» Page extract
Spontaneous osteoclastogenesis is a predictive factor for bone metastases from non-small cell lung cancer.

Lung cancer is a widespread disease and its incidence is growing. Since therapies have increased the life expectancy of lung cancer patients, the development of bone osteolytic metastases is becoming a common cause of morbidity. Osteolysis is caused by an increased osteoclast activity and may be reduced by inhibiting their formation and activity. We studied 60 male patients affected by NSCLC, divided in early and advanced stage disease. Patients' blood and urinary samples were collected at tumor diagnosis and at follow-up. PBMCs were cultured to investigate the spontaneous osteoclastogenesis. IL-7 was dosed in serum and its quantitative gene expression was evaluated on tumor and healthy tissues by RQ-PCR. Both at diagnosis and follow-up, osteolytic bone patients showed high spontaneous osteoclastogenesis level compared to non-bone metastatic and healthy controls. The presence of spontaneous osteoclastogenesis correlated with urinary crosslinks increase. Serum IL-7 levels were higher in bone metastatic patients than in patients without bone lesions and healthy controls. The serum IL-7 increase correlated with the osteoclastogenesis and, at least in part, depended on an increased IL-7 production by tumor cells. At follow-up, patients with increased osteoclastogenesis and serum IL-7 levels, were subjected to standard clinical analysis, which showed early secondary bone lesions. The in vitro assay for spontaneous osteoclastogenesis and serum IL-7 dosage could be useful for diagnostic purposes and it might be able to monitor cancer patients with a high risk to develop osteolytic metastases at follow-up, especially after a curative treatment.

» Task directions
Copy out the whole abstract on spontaneous osteoclastogenesis and bone metastases from lung cancer word for word. Work from the abstract above and nothing else.

» Given records
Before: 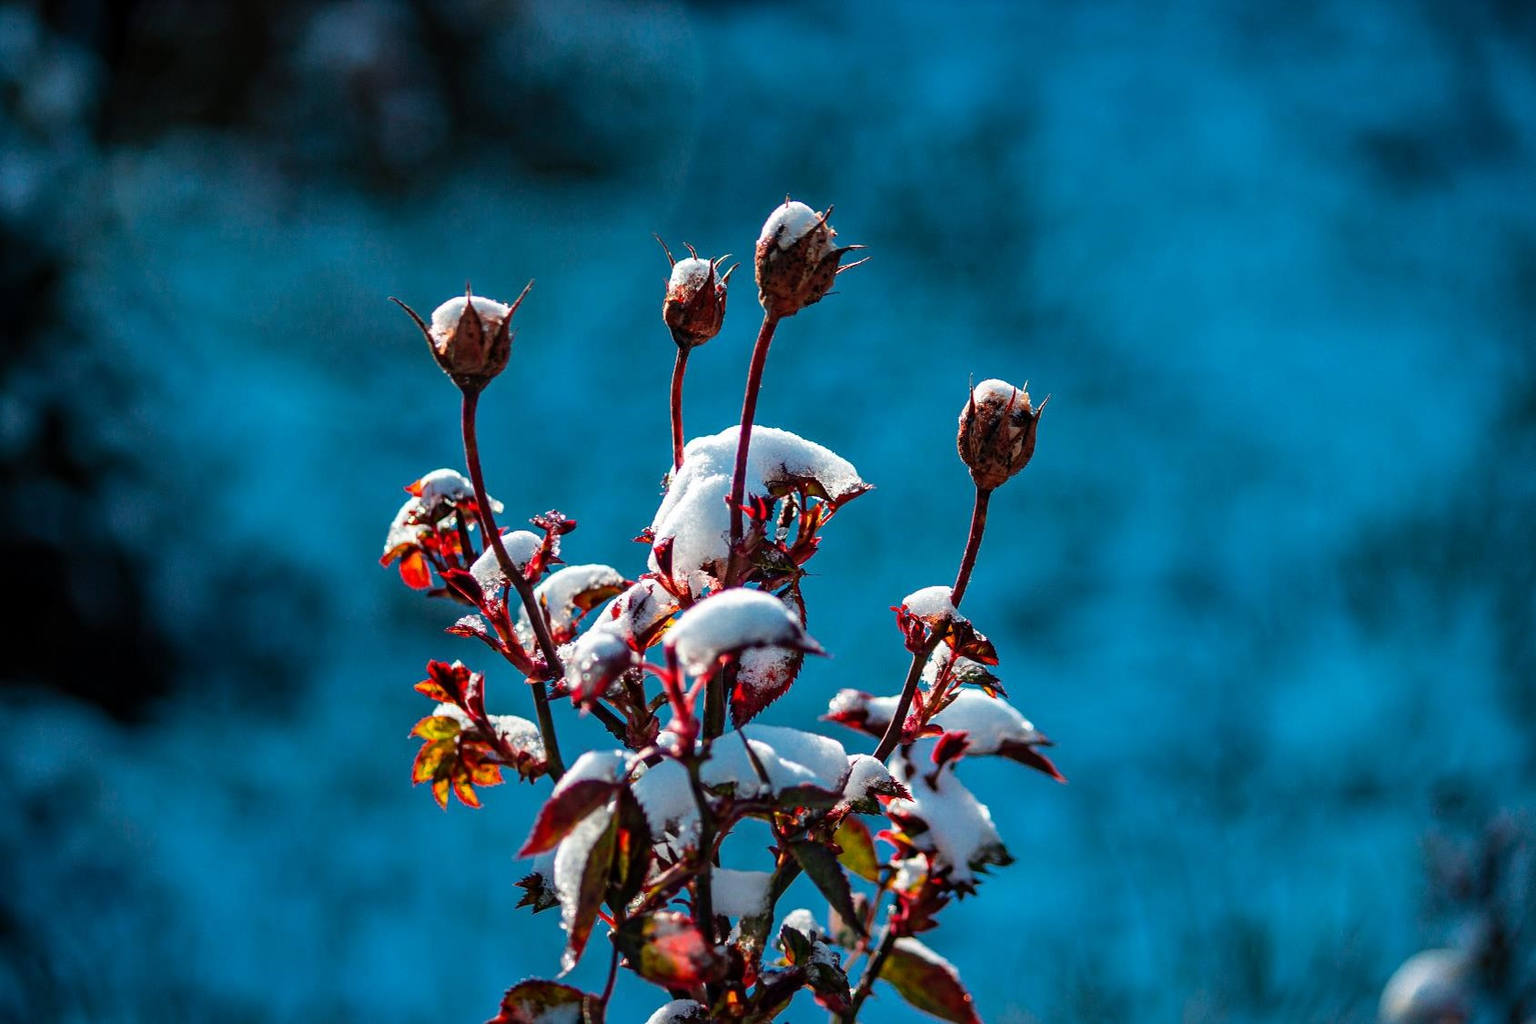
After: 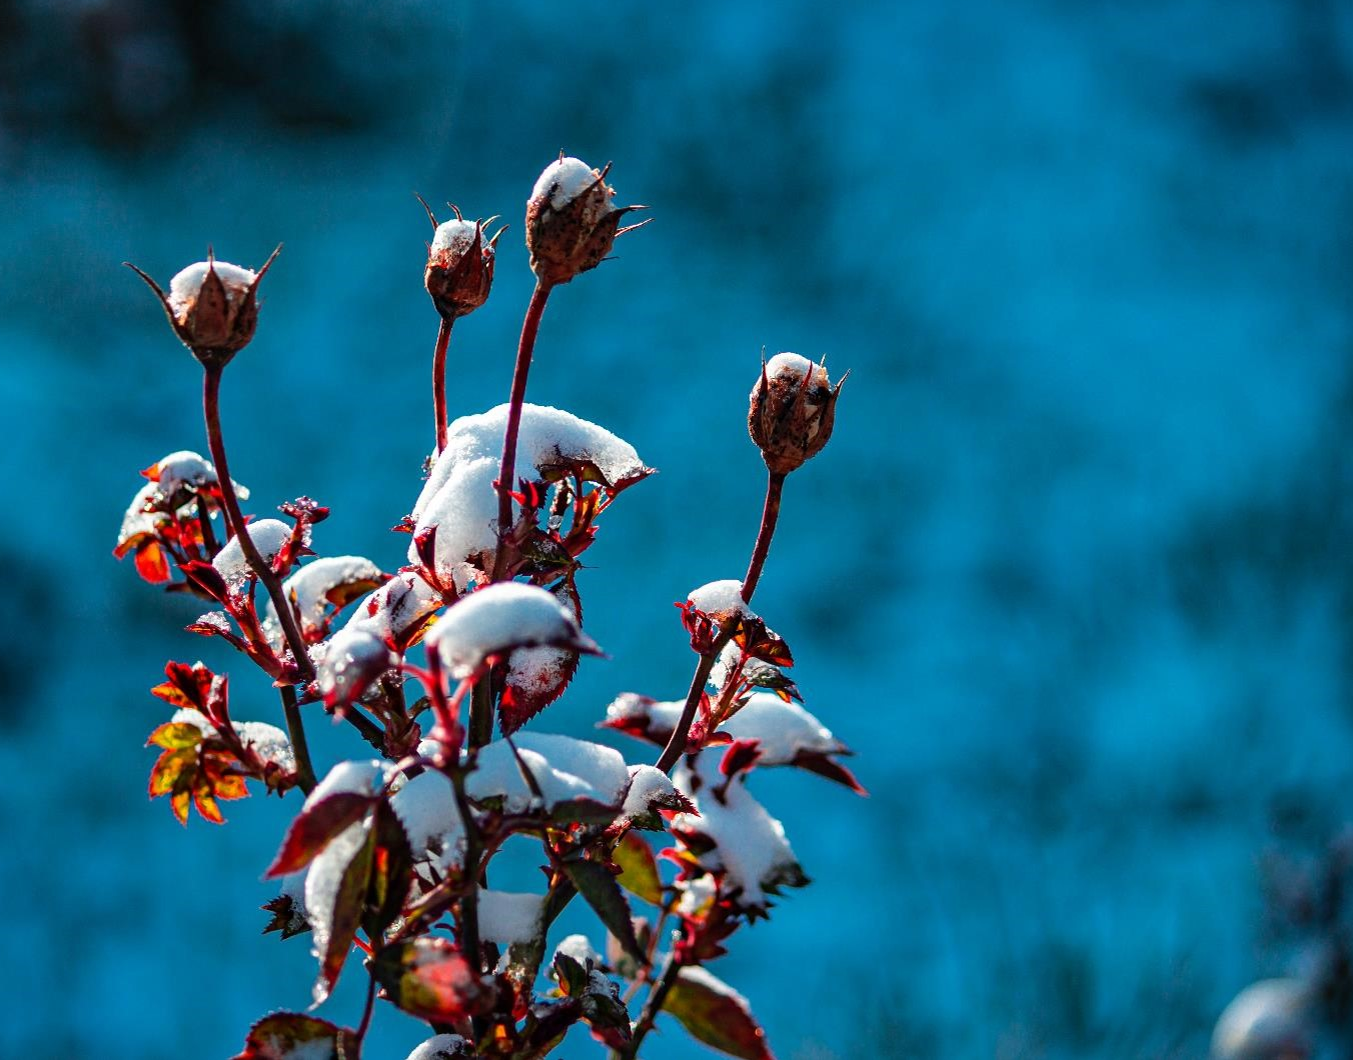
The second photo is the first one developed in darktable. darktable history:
crop and rotate: left 18.056%, top 5.77%, right 1.744%
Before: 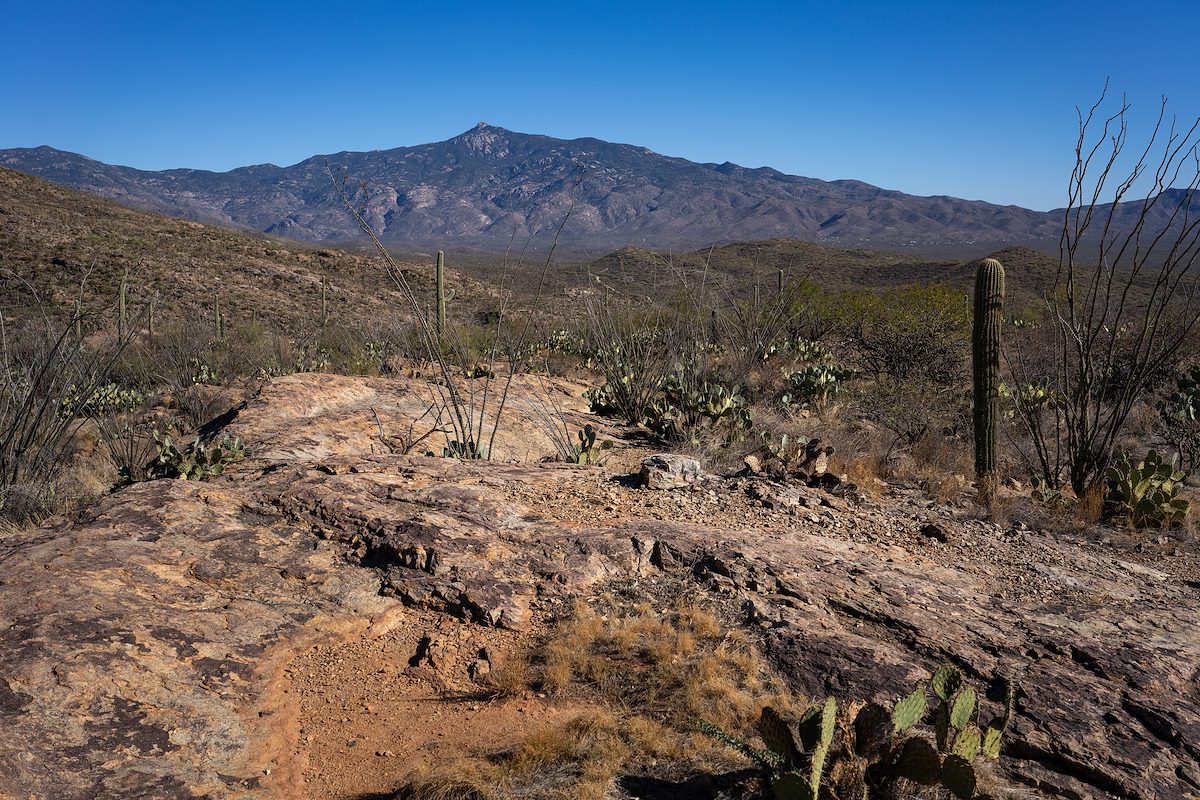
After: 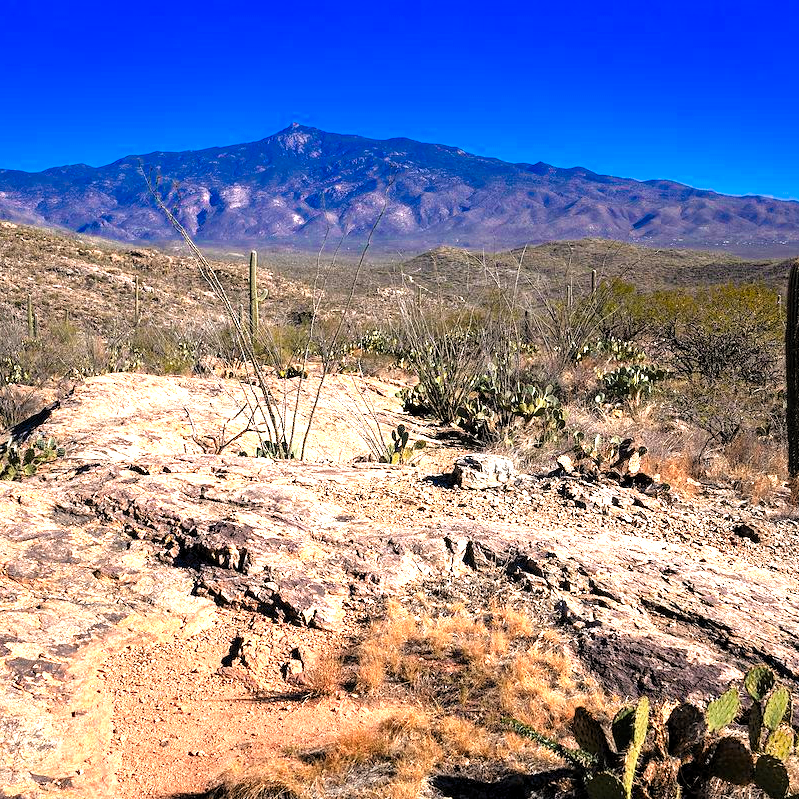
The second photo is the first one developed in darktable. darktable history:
tone equalizer: -8 EV -0.412 EV, -7 EV -0.405 EV, -6 EV -0.335 EV, -5 EV -0.231 EV, -3 EV 0.202 EV, -2 EV 0.362 EV, -1 EV 0.386 EV, +0 EV 0.388 EV
color zones: curves: ch0 [(0, 0.553) (0.123, 0.58) (0.23, 0.419) (0.468, 0.155) (0.605, 0.132) (0.723, 0.063) (0.833, 0.172) (0.921, 0.468)]; ch1 [(0.025, 0.645) (0.229, 0.584) (0.326, 0.551) (0.537, 0.446) (0.599, 0.911) (0.708, 1) (0.805, 0.944)]; ch2 [(0.086, 0.468) (0.254, 0.464) (0.638, 0.564) (0.702, 0.592) (0.768, 0.564)]
exposure: black level correction 0, exposure 1.2 EV, compensate exposure bias true, compensate highlight preservation false
levels: levels [0.031, 0.5, 0.969]
crop and rotate: left 15.616%, right 17.745%
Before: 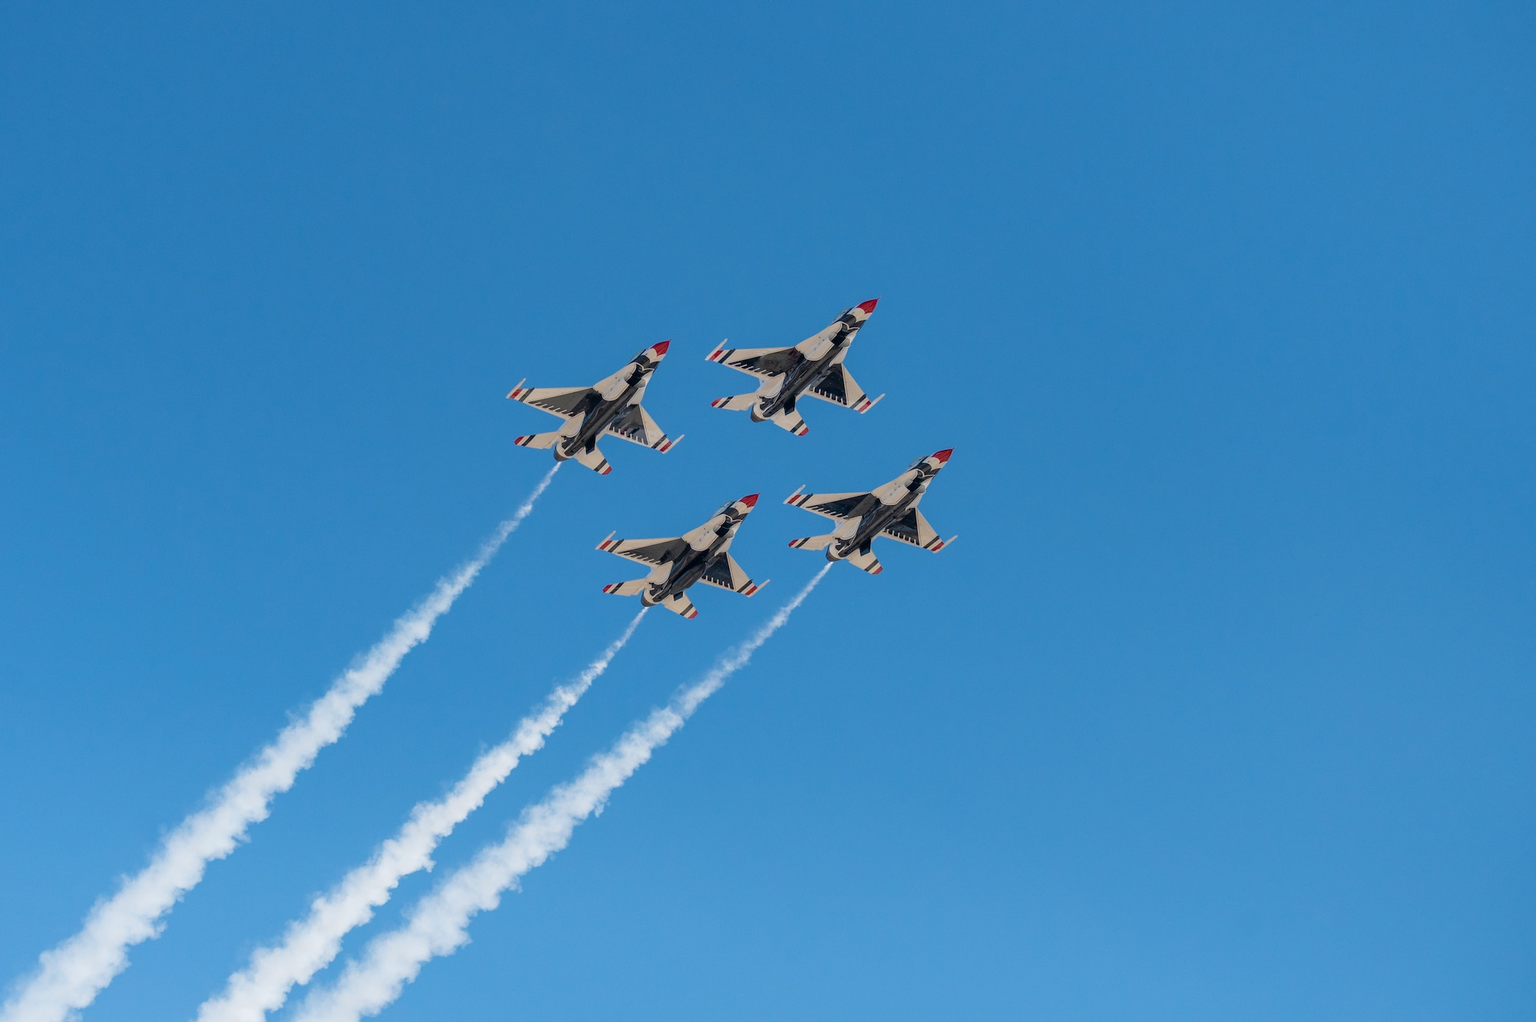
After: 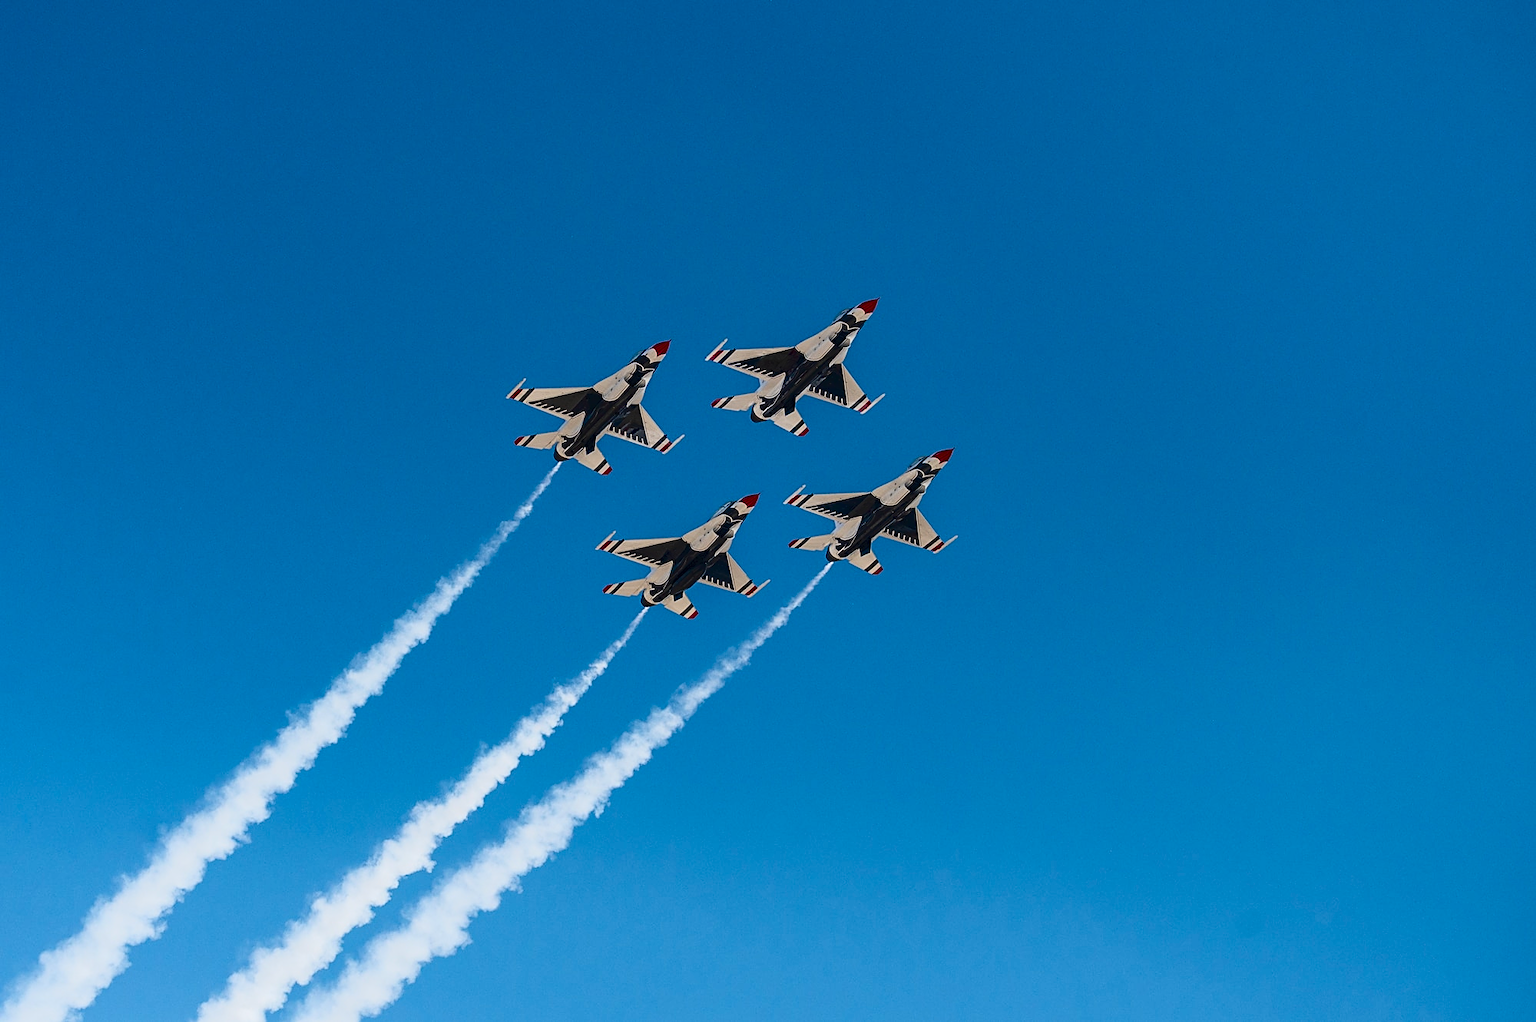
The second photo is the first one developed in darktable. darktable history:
sharpen: on, module defaults
exposure: black level correction 0, exposure 0 EV, compensate highlight preservation false
contrast brightness saturation: contrast 0.132, brightness -0.238, saturation 0.142
tone curve: curves: ch0 [(0, 0) (0.003, 0.042) (0.011, 0.043) (0.025, 0.047) (0.044, 0.059) (0.069, 0.07) (0.1, 0.085) (0.136, 0.107) (0.177, 0.139) (0.224, 0.185) (0.277, 0.258) (0.335, 0.34) (0.399, 0.434) (0.468, 0.526) (0.543, 0.623) (0.623, 0.709) (0.709, 0.794) (0.801, 0.866) (0.898, 0.919) (1, 1)], color space Lab, independent channels, preserve colors none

» Result of the task
Spontaneous osteoclastogenesis is a predictive factor for bone metastases from non-small cell lung cancer.

Lung cancer is a widespread disease and its incidence is growing. Since therapies have increased the life expectancy of lung cancer patients, the development of bone osteolytic metastases is becoming a common cause of morbidity. Osteolysis is caused by an increased osteoclast activity and may be reduced by inhibiting their formation and activity. We studied 60 male patients affected by NSCLC, divided in early and advanced stage disease. Patients' blood and urinary samples were collected at tumor diagnosis and at follow-up. PBMCs were cultured to investigate the spontaneous osteoclastogenesis. IL-7 was dosed in serum and its quantitative gene expression was evaluated on tumor and healthy tissues by RQ-PCR. Both at diagnosis and follow-up, osteolytic bone patients showed high spontaneous osteoclastogenesis level compared to non-bone metastatic and healthy controls. The presence of spontaneous osteoclastogenesis correlated with urinary crosslinks increase. Serum IL-7 levels were higher in bone metastatic patients than in patients without bone lesions and healthy controls. The serum IL-7 increase correlated with the osteoclastogenesis and, at least in part, depended on an increased IL-7 production by tumor cells. At follow-up, patients with increased osteoclastogenesis and serum IL-7 levels, were subjected to standard clinical analysis, which showed early secondary bone lesions. The in vitro assay for spontaneous osteoclastogenesis and serum IL-7 dosage could be useful for diagnostic purposes and it might be able to monitor cancer patients with a high risk to develop osteolytic metastases at follow-up, especially after a curative treatment.